## GOAL OF THE EXERCISE
Once the line with "(397, 488) none" is found in the entries below, print it and each following line exactly, stopping after the line with "[39,884,124,900] License ->"; print nothing else.

## EXTRACTED MATERIAL

BEGIN

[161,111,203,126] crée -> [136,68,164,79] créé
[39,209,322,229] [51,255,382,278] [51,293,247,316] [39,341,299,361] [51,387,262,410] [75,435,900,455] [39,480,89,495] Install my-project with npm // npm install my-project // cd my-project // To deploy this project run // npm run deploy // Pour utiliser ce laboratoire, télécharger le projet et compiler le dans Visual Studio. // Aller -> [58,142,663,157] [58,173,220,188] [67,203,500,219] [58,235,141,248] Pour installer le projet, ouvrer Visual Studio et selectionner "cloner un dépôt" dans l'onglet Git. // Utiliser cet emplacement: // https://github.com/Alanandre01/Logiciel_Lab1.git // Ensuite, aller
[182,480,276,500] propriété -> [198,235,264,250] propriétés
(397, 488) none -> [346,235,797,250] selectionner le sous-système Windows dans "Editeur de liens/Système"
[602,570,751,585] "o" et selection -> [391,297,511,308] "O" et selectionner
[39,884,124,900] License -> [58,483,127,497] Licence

END
BEGIN

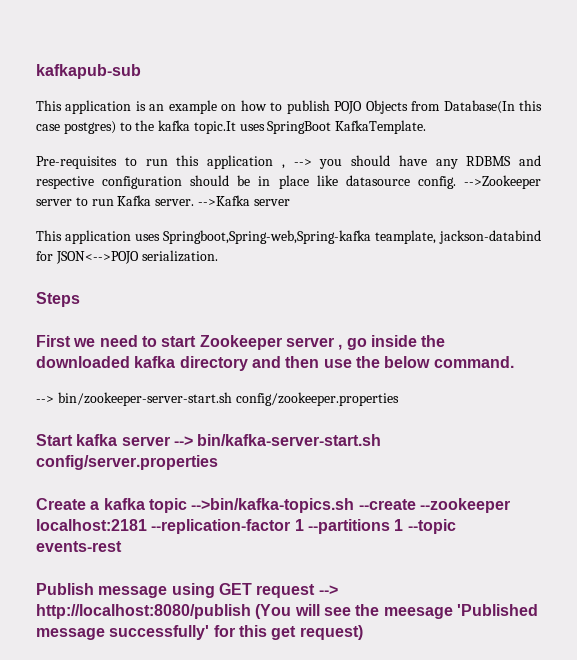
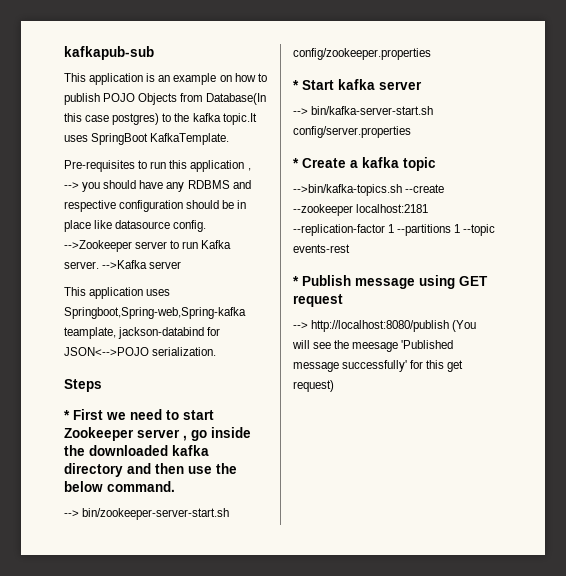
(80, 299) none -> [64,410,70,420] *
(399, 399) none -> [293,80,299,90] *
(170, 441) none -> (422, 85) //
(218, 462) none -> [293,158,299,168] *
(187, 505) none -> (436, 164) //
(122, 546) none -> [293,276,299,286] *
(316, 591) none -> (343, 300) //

END
BEGIN

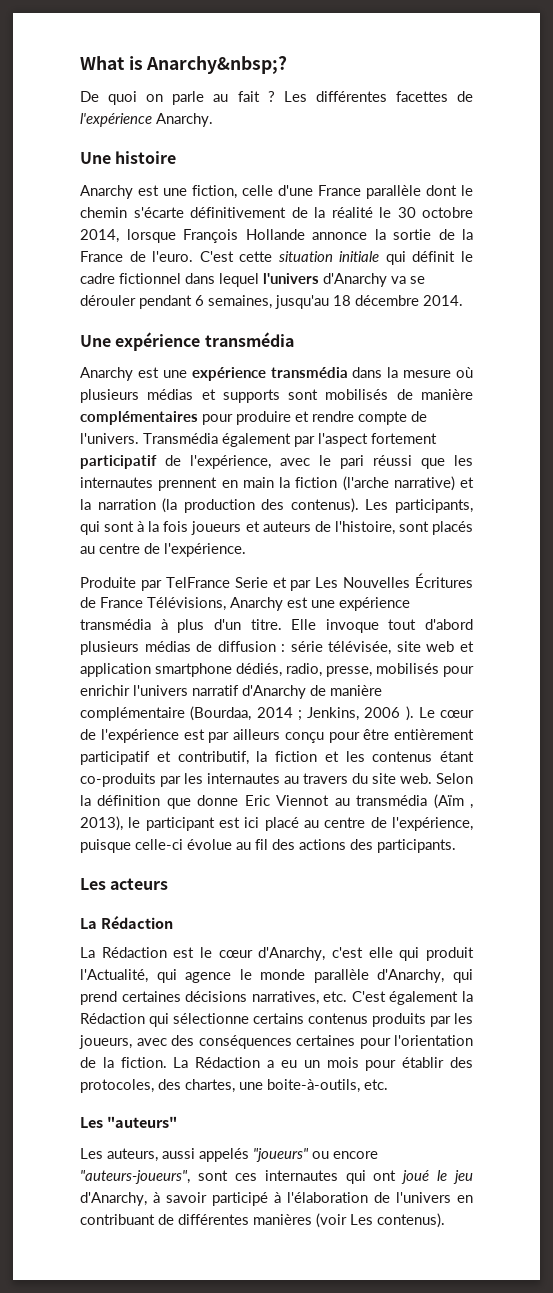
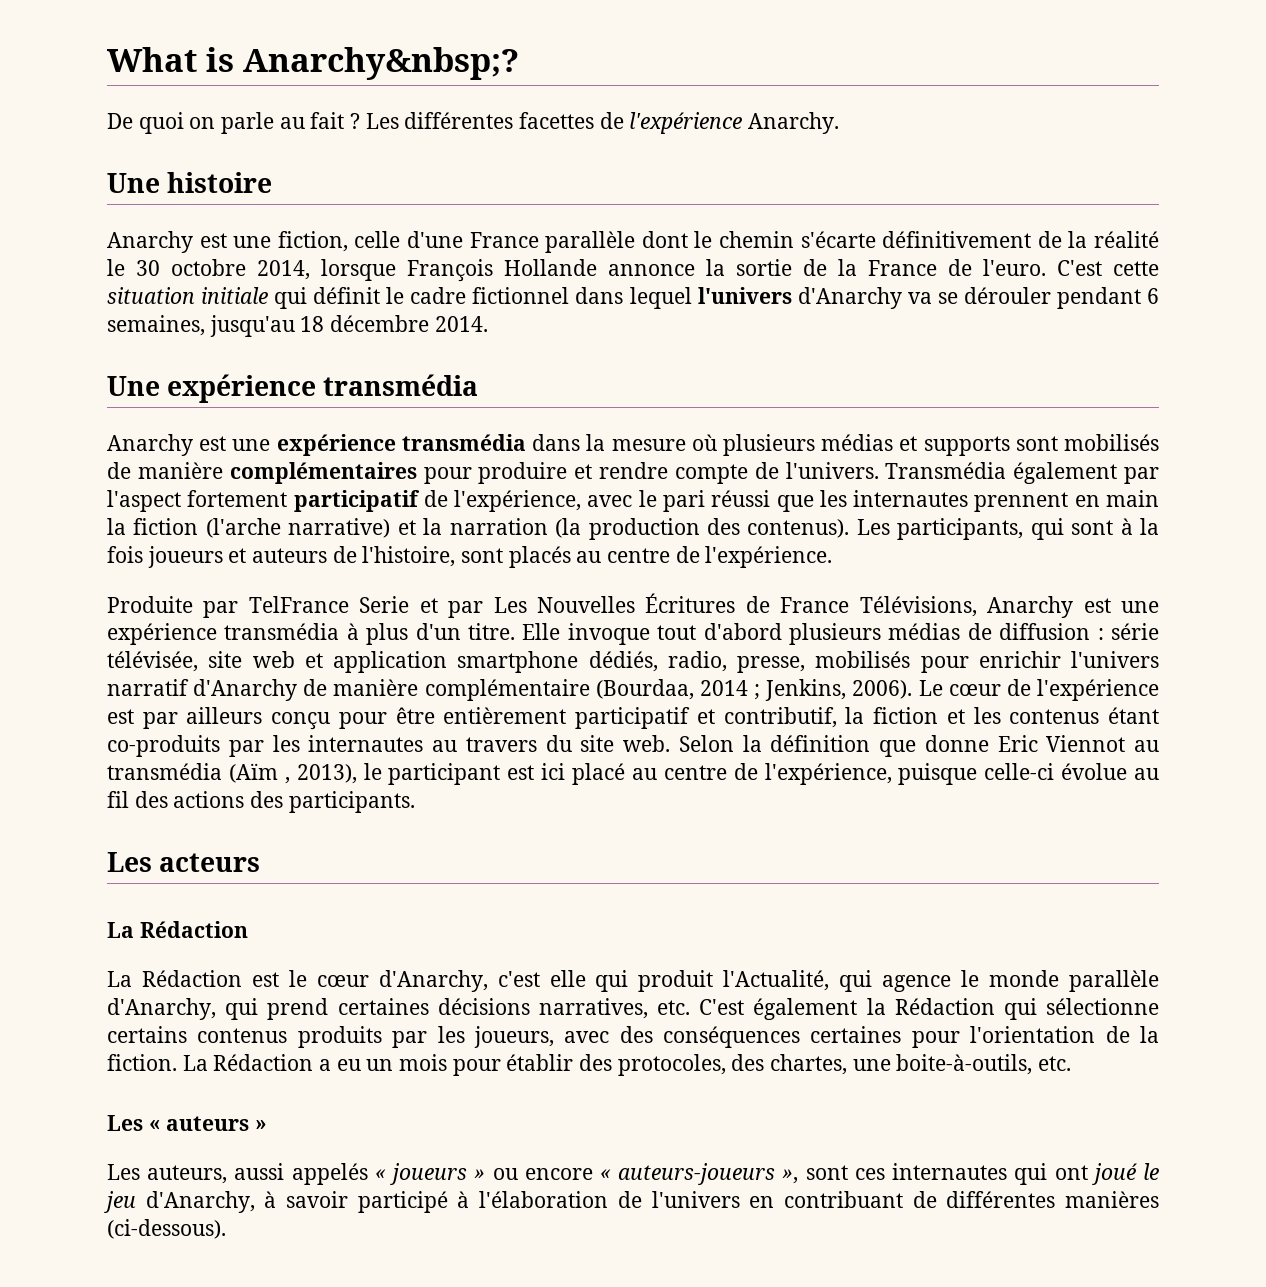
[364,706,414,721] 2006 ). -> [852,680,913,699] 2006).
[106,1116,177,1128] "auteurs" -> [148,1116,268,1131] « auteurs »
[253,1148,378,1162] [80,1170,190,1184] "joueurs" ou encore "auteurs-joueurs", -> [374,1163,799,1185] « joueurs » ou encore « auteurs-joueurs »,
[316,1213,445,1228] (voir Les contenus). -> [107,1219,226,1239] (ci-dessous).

END

## RESPONSE BOX
(397, 488) none -> [346,235,797,250] selectionner le sous-système Windows dans "Editeur de liens/Système"
[602,570,751,585] "o" et selection -> [391,297,511,308] "O" et selectionner
[39,884,124,900] License -> [58,483,127,497] Licence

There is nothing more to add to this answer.